Time to FES Up!

2 minute read

And just like that, things are happening.

Finance Minister and Deputy Prime Minister Chrystia Freeland will provide a fall economic statement (FES) in the House of Commons on Tuesday, December 14th at 4:00 pm. Eagerly anticipated by hill watchers who wondered whether the government’s slow start would impact FES timing. Everyone can now breathe a sigh of relief.

But don’t hold your breath for very much in the way of policy. Early media reports suggest a slimmed-down FES focused on providing Canadians with a siimple snapshot of the nation’s finances. That seems like an appropriate approach for the moment, and typical in a post-election cycle. The more policy-heavy ones tend to come in off-years, when the government is looking for another communication opportunity to demonstrate their commitment to delivering on election promises.

The Omicron variant has led to a re-emergence of lockdown fears and put a damper on the economic recovery that was starting to take hold in Q3. This is on top of other diverse and unprecedented challenges including record-breaking rains in BC and trade flare-ups with the United States. But rather than rush to a response, it is wise for the government to take a beat to carefully analyze and understand the risks, and determine the right response – likely in Budget 2022.
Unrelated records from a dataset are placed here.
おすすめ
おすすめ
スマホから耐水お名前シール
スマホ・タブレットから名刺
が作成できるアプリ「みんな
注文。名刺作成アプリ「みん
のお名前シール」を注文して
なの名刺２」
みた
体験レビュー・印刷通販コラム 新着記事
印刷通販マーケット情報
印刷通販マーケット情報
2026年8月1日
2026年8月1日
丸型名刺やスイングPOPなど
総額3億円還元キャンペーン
But the one issue that could throw everything out the window is inflation.

While certainly not as bad as some have made it out to be, the challenge is real. (Though if the cost of energy is removed, it actually doesn’t look nearly as bad – and is well below the US figure, but we digress). What makes it such a tricky issue for the government is that it is largely out of their control. Broadly speaking, it is a global phenomenon and the reasons for it are global in scope. That doesn’t mean the government is helpless. Look for ‘pocket book’ promises to be featured in Budget 2022 because , as some analysts suggest, this phase of inflation could get worse before it gets better.

Interestingly, the Bank of Canada’s five-year inflation mandate is scheduled to be announced the day after the FES, on Dec. 15th. Minister Freeland indicated she is keenly interested in offering up her own views on what the Bank should include in its target-making basket.

While it’s no surprise the Conservative Party, and in particular their persistent shadow minister for finance Pierre Poilievre, has taken the inflation issue up with gusto. His attempts at tying it to the Prime Minister and his government haven’t inflicted any political damage … yet.

While Ms. Freeland prepares for a quiet, simple fiscal update, the building inflation storm may prove to be a powerful narrative to be reckoned with as the government looks to sail smoothly into the holiday season.